Es un mecanismo de defensa: creemos renunciar a lo
que tanto anhelábamos hasta hoy, cuando en realidad nos han ido apartando, sin
haber caído en cuenta. No fue nuestro arbitrio, ni el despecho que ahora
manejamos con naturalidad; el nudo se fue deshaciendo, imperceptiblemente,
hasta dejarnos libres. Y tal flaccidez no es otra cosa que el despojo del ideal
que nos mantenía despiertos, escribiendo, ensayando las retóricas convincentes.

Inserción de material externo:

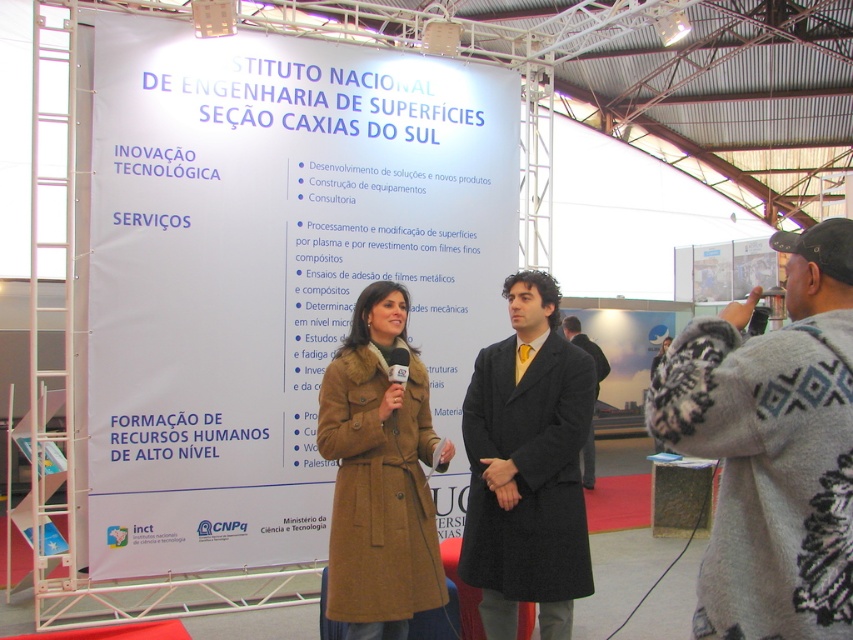
Does dark gray wool coat at center come in front of brown wool coat at center?

No, it is not.

How much distance is there between dark gray wool coat at center and brown wool coat at center?

16.31 inches

This screenshot has width=853, height=640. Find the location of `dark gray wool coat at center`. dark gray wool coat at center is located at coordinates (527, 467).

Is brown wool coat at center below dark gray coat at center?

Indeed, brown wool coat at center is positioned under dark gray coat at center.

Who is more distant from viewer, (370, 524) or (570, 339)?

The point (570, 339) is more distant.

Based on the photo, measure the distance between point (404, 316) and camera.

The distance of point (404, 316) from camera is 3.36 meters.

The image size is (853, 640). I want to click on brown wool coat at center, so click(379, 474).

Which of these two, knitted gray sweater at right or dark gray wool coat at center, stands shorter?

With less height is knitted gray sweater at right.

Who is positioned more to the left, knitted gray sweater at right or dark gray wool coat at center?

From the viewer's perspective, dark gray wool coat at center appears more on the left side.

Who is more distant from viewer, [747,515] or [490,488]?

The point [490,488] is behind.

Locate an element on the screen. knitted gray sweater at right is located at coordinates (772, 448).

Era una sombra del pasado, era una mujer, o un árbol que no derribaban las
fuerzas telúricas. Un coro imaginario, que creímos real. Pudimos ignorar la dicha
mostrada como calamidad, el adagio que repetíamos a solas, ya tarde: “Fue
nuestro, y no lo supimos nunca.” Cada quien sigue atado a su instrumento, o a
lo que le arrojaran de limosna, por soltar lastre. Nos hemos engañado a
nosotros mismos. Donde resonaba una melodía y su eco grato, existía una sima
infranqueable. Donde relucían letras sobre pergaminos traídos de ultramar,
faltaba el sentido que se ocultaba detrás de la sonoridad. Donde se insinuaba
el deseo, asomaba el cansancio de una forma. Donde se anunció el viaje para el
reencuentro, se cortaban las amarras. Cuando pensamos morir de éxtasis, las
puertas se fueron cerrando. Sin respuestas, golpeamos las paredes y vertimos
ceniza sobre las losas. Finalmente, abjuramos de esa pasión pasajera, formulada
sobre la base de la nostalgia. Y es duro reconocerlo: no tuvimos que renunciar
a nada. Así manteníamos el orgullo intacto, creyendo tener peso sobre las
circunstancias. Esa sombra del pasado, esa mujer o ese árbol nos habían borrado
de sus ámbitos, desde mucho antes. Narcosis, quimera, polvo que se devuelve a
la lápida que limpiamos en vano: Cerrados
hasta aquí tuve los ojos. Y luego, el otro silencio.